» Given problem
Return, word for word, the lines of the listing that begin at the line containing "text Dane i" and stop after the line containing "list może pobierać".

» Records for this task
==============================
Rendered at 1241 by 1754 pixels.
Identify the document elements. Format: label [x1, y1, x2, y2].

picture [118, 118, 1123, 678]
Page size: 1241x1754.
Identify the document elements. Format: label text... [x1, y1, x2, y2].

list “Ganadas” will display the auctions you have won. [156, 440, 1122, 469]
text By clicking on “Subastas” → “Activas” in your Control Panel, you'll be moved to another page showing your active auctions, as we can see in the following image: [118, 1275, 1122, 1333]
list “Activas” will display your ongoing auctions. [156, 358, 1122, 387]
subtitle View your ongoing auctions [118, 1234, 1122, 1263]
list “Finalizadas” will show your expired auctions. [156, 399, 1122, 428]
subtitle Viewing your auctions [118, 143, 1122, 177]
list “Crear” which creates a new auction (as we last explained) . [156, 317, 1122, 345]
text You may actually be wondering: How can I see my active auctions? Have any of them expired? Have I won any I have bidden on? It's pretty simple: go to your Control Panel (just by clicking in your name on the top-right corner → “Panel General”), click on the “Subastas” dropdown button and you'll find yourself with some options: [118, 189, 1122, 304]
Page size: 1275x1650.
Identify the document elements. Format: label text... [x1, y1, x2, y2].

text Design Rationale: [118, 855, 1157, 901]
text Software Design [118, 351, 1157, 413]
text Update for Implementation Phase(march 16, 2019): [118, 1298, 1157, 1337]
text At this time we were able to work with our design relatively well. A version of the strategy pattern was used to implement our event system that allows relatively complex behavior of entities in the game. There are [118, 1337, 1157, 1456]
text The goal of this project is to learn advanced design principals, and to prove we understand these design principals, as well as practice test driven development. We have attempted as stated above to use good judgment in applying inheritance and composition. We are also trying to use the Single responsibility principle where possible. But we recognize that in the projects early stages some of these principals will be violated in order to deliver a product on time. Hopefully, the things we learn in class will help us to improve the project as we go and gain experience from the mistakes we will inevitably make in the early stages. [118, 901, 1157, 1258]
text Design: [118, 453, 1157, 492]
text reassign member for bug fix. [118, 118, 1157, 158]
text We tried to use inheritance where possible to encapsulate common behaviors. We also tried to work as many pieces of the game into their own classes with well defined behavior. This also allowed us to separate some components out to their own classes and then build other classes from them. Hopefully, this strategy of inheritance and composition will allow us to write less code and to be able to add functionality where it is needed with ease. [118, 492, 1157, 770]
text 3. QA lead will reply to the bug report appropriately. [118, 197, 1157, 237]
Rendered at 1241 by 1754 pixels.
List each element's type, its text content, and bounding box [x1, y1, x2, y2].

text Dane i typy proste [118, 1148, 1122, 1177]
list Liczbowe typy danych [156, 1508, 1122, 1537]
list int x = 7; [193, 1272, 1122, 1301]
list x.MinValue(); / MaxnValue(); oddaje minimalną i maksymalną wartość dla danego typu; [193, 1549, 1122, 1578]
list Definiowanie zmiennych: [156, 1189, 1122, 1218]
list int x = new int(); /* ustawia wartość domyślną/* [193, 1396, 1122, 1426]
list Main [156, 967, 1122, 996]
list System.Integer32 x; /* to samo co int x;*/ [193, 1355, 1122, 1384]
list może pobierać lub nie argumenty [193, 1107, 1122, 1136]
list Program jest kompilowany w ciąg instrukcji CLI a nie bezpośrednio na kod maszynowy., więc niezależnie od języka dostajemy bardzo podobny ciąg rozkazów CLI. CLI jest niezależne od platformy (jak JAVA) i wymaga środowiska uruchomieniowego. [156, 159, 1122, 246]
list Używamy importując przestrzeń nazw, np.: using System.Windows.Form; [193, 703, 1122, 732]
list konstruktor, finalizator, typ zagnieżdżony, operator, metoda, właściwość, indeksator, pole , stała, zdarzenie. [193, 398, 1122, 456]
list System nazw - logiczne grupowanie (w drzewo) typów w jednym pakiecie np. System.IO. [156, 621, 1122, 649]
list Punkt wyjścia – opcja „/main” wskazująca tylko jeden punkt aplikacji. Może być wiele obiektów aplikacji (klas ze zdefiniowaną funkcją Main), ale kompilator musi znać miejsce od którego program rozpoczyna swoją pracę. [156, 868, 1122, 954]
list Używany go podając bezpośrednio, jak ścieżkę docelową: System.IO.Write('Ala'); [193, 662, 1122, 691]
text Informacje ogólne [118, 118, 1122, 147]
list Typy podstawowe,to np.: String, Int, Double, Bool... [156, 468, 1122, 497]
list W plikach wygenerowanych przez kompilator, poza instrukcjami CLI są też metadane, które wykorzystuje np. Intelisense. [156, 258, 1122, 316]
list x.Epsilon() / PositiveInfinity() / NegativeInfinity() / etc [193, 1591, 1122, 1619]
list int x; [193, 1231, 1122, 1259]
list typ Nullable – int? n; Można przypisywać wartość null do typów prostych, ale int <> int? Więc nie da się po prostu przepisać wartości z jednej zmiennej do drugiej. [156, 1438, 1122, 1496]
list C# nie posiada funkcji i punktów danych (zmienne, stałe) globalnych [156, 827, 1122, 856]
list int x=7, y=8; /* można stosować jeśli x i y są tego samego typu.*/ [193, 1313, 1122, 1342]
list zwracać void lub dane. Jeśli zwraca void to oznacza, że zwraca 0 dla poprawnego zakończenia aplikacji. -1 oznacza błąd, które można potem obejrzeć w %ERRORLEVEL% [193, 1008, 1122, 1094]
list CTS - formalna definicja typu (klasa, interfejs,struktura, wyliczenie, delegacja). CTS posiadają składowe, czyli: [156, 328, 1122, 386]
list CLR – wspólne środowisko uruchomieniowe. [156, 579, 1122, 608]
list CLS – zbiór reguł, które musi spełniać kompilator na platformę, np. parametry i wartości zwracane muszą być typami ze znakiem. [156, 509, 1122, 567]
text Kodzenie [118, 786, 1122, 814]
==============================
» Solution to the exercise
text Dane i typy proste [118, 1148, 1122, 1177]
list Liczbowe typy danych [156, 1508, 1122, 1537]
list int x = 7; [193, 1272, 1122, 1301]
list x.MinValue(); / MaxnValue(); oddaje minimalną i maksymalną wartość dla danego typu; [193, 1549, 1122, 1578]
list Definiowanie zmiennych: [156, 1189, 1122, 1218]
list int x = new int(); /* ustawia wartość domyślną/* [193, 1396, 1122, 1426]
list Main [156, 967, 1122, 996]
list System.Integer32 x; /* to samo co int x;*/ [193, 1355, 1122, 1384]
list może pobierać lub nie argumenty [193, 1107, 1122, 1136]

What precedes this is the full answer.